§ Given text
Start of Block

Is Earth's Temperature Up or Down or Both?

Scientists Investigate Reasons for Temperature Trend "Disagreements" Between Layers of the Atmosphere
February 6, 1997

Thermometers on the ground, measuring the near-surface air temperature, demonstrate a marked increase in globally-averaged temperature over the past two decades. Computer models of global warming predict that the temperature trend in the Earth's thick lower atmosphere, called the lower troposphere, should be experiencing an even more pronounced warming that increases smoothly with altitude. And yet, satellite observations of the temperature of the Earth's lower troposphere do not reveal any overall warming trend. Although interpreted by some as a controversy, research from NASA/Marshall Space Flight Center and the Global Hydrology and Climate Center now suggests that the temperature structure of the atmosphere is more complex than we (and our computer models) originally thought.

These results will be presented today (February 6) at the 77th meeting of the American Metorological Society in Long Beach, California in a special session dedicated to the scientific study of global warming.

Dr. Roy Spencer , a scientist at NASA/Marshall and principal author on the paper, has been monitoring the temperature of layers in the Earth's atmosphere from space. Along with Dr. John Christy of the University of Alabama in Huntsville , Spencer has produced a temperature record spanning 18 years. Acquired from Microwave Sounding Unit (MSU) instruments flying aboard the TIROS series of weather satellites. Their data show temperature variations in the lower troposphere, a region from the surface to about 5 miles into the atmosphere.

"The temperatures we measure from space are actually on a very slight downward trend since 1979 in the lower troposphere. We see major excursions due to volcanic eruptions like Pinatubo, and ocean current phenomena like El Nino, but overall the trend is about 0.05 degrees Celsius per decade cooling," Spencer remarked.


However, temperature measurements on land and ocean are up. "Thermometers taking the temperature at the surface show a warming trend of about +0.10 to +0.15 degrees Celsius per decade," Spencer continued. "Current computer models of global warming always predict that the temperature variations at the surface should increase smoothly with height as you go up through the lowest 8 miles of the atmosphere." This should make the temperature trend in the troposphere not only upward, but more pronounced than on the surface.

But the space-based measurements show a more complex vertical structure , with cooling in the lower portion of this deep layer and warming in the upper portion. Spencer and co-author Dr. William Braswell of Nichols Research Corporation have great confidence in the quality of their satellite data. "We've concluded there isn't a problem with the measurements," Spencer explained. "In fact, balloon measurements of the temperature in the same regions of the atmosphere we measure from space are in excellent agreement with the satellite results."

"Instead, we believe the problem resides in the computer models and in our past assumptions that the atmosphere is so well behaved. These models just don't handle processes like clouds, water vapor, and precipitation systems well enough to accurately predict how strong global warming will be, or how it will manifest itself at different heights in the atmosphere," remarked Spencer.

End of Block

§ Data segment
Start of Block

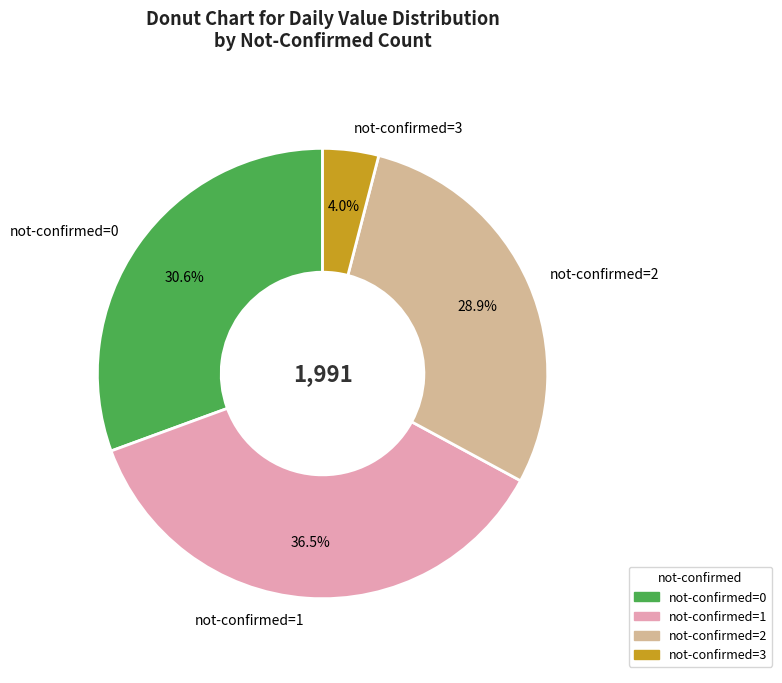

To the nearest percent, what is the difference between the largest and smallest slice percentages?

32%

End of Block

§ Directive
Reproduce the passage of the atmospheric temperature article starting at "These results will" and ending at "into the atmosphere.", swapping "satellites" for "spacecraft".

§ Answer for this exercise
These results will be presented today (February 6) at the 77th meeting of the American Metorological Society in Long Beach, California in a special session dedicated to the scientific study of global warming.

Dr. Roy Spencer , a scientist at NASA/Marshall and principal author on the paper, has been monitoring the temperature of layers in the Earth's atmosphere from space. Along with Dr. John Christy of the University of Alabama in Huntsville , Spencer has produced a temperature record spanning 18 years. Acquired from Microwave Sounding Unit (MSU) instruments flying aboard the TIROS series of weather spacecraft. Their data show temperature variations in the lower troposphere, a region from the surface to about 5 miles into the atmosphere.